Au-delà de cette analyse formelle des conditions d’application de la décision-cadre, la Cour ancre sa décision dans les principes fondamentaux qui gouvernent la coopération judiciaire pénale.
II. La réaffirmation des principes fondateurs de l’espace judiciaire européen
La solution retenue par la Cour de justice s’inscrit dans la logique profonde du mandat d’arrêt européen, qui repose sur la confiance mutuelle et vise à lutter contre l’impunité (A). Ce faisant, elle clarifie la répartition des rôles entre l’État d’émission et l’État d’exécution, tout en rappelant que la protection des droits de la personne remise relève principalement du premier (B).
A. La consécration de l’objectif d’efficacité de la coopération au nom de la confiance mutuelle
La Cour rappelle avec force que le système du mandat d’arrêt européen constitue la « pierre angulaire » de la coopération judiciaire en matière pénale, fondée sur le principe de reconnaissance mutuelle. Cet instrument vise à « faciliter et à accélérer la coopération judiciaire en vue de contribuer à réaliser l’objectif assigné à l’Union de devenir un espace de liberté, de sécurité et de justice ». L’objectif ultime est que l’infraction commise ne demeure pas impunie. Subordonner l’exécution d’une peine complémentaire à sa mention explicite dans le mandat, alors même que la remise était légalement justifiée, serait incompatible avec cet objectif d’efficacité.
La Cour souligne également que le fondement de l’exécution d’une peine ne réside pas dans la décision de remise de l’autorité d’exécution, mais dans « le jugement exécutoire prononcé dans l’État membre d’émission ». L’autorité d’exécution ne valide pas la peine ; elle autorise la remise de la personne afin que cette peine puisse être exécutée. En conséquence, une omission dans le mandat ne saurait priver d’effet une condamnation devenue définitive.
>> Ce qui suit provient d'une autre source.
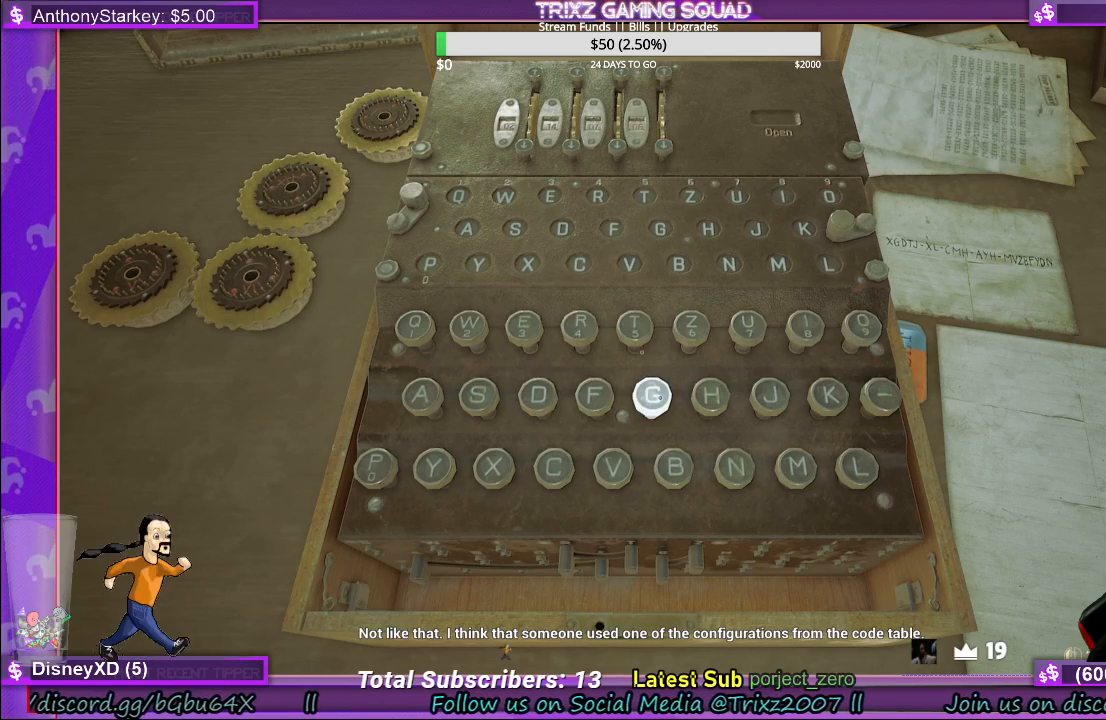
{"keys": [], "mouse": [], "events": []}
Cette solution renforce la confiance que chaque État membre doit avoir dans le système judiciaire des autres, en présumant que l’exécution des peines dans l’État d’émission se fera dans le respect du droit.
B. La délimitation du rôle de l’autorité d’exécution et le renvoi de la protection des droits à l’État d’émission
En validant l’exécution de la peine complémentaire, la Cour clarifie la répartition des compétences. Le rôle de l’autorité judiciaire d’exécution est de statuer sur la remise en vérifiant que les conditions de la décision-cadre sont remplies. Elle n’a pas à se prononcer sur les modalités d’exécution de la peine dans l’État d’émission. Une fois la remise effectuée, la procédure pénale retourne dans le giron de l’ordre juridique de cet État.
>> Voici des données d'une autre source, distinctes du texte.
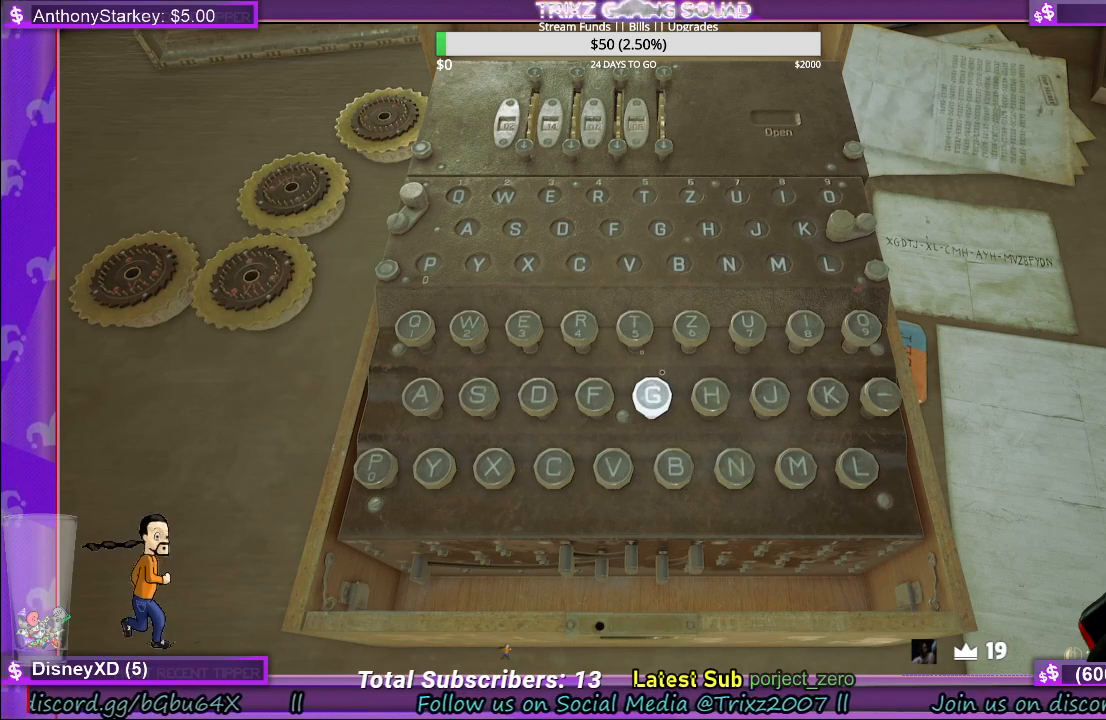
{"keys": [], "mouse": [], "events": []}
La Cour prend soin de noter que cette approche ne laisse pas la personne remise sans protection. Elle précise en effet que celle-ci peut « user, dans l’ordre juridique de l’État membre d’émission, des voies de recours qui lui permettent de contester, le cas échéant, la légalité de sa détention ». C’est précisément ce que l’intéressé a fait en l’espèce en saisissant les juridictions belges jusqu’au pourvoi en cassation. La protection des droits fondamentaux, notamment le droit à un recours effectif garanti par l’article 47 de la Charte, est donc assurée au premier chef par l’État d’émission. Cette précision est capitale : la Cour ne sacrifie pas les droits de la défense sur l’autel de l’efficacité, mais rappelle que leur exercice doit s’effectuer devant les juridictions nationales compétentes, dont il est présumé qu’elles respectent le droit de l’Union.